### Source data

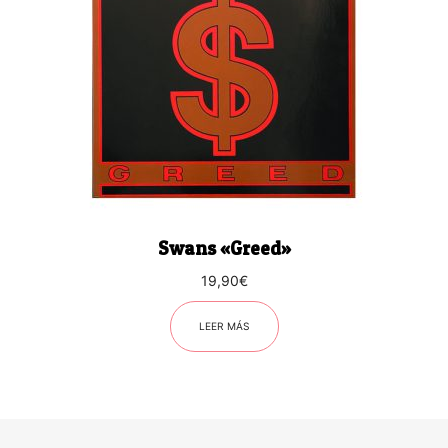
Swans «Greed»
19,90
€
LEER MÁS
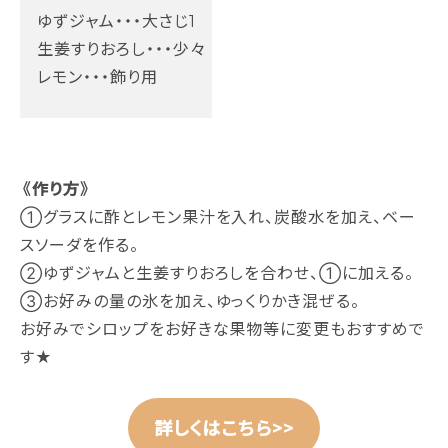
ゆずジャム・・・大さじ1
生姜すりおろし・・・少々
レモン・・・飾り用
《作り方》
①グラスに酢とレモン果汁を入れ、炭酸水を加え、ベー
スソーダを作る。
②ゆずジャムと生姜すりおろしを合わせ、①に加える。
③お好みの量の氷を加え、ゆっくりかき混ぜる。
お好みでシロップをお好きな果物等に変更もおすすめで
す★
詳しくはこちら>>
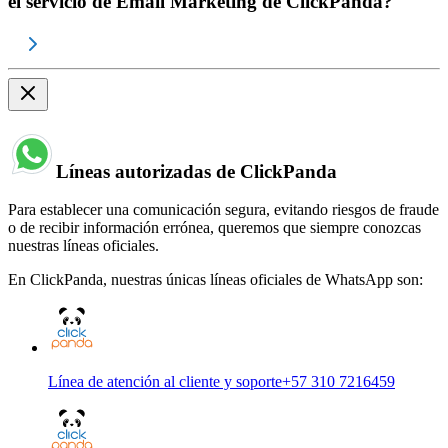
el servicio de Email Marketing de ClickPanda?
Líneas autorizadas de ClickPanda
Para establecer una comunicación segura, evitando riesgos de fraude
o de recibir información errónea, queremos que siempre conozcas
nuestras líneas oficiales.
En ClickPanda, nuestras únicas líneas oficiales de WhatsApp son:
Línea de atención al cliente y soporte
+57 310 7216459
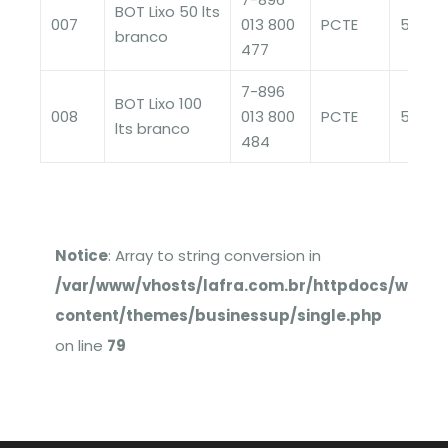
BOT Lixo 50 lts
007
013 800
PCTE
50
branco
477
7-896
BOT Lixo 100
008
013 800
PCTE
50
lts branco
484
Notice
: Array to string conversion in
/var/www/vhosts/lafra.com.br/httpdocs/wp-
content/themes/businessup/single.php
on line
79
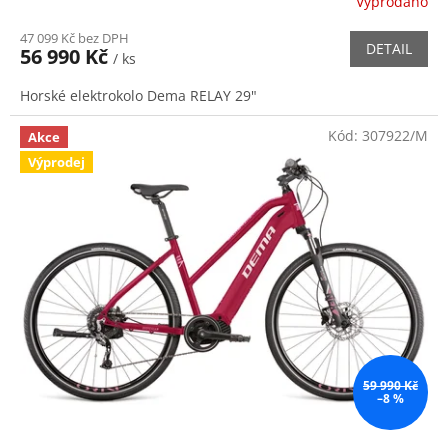
Vyprodáno
47 099 Kč bez DPH
DETAIL
56 990 Kč
/ ks
Horské elektrokolo Dema RELAY 29"
Kód:
307922/M
Akce
Výprodej
59 990 Kč
–8 %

### Activity
Extract each line from the listing that holds the word "ClickPanda".

### Task solution
el servicio de Email Marketing de ClickPanda?
Líneas autorizadas de ClickPanda
En ClickPanda, nuestras únicas líneas oficiales de WhatsApp son:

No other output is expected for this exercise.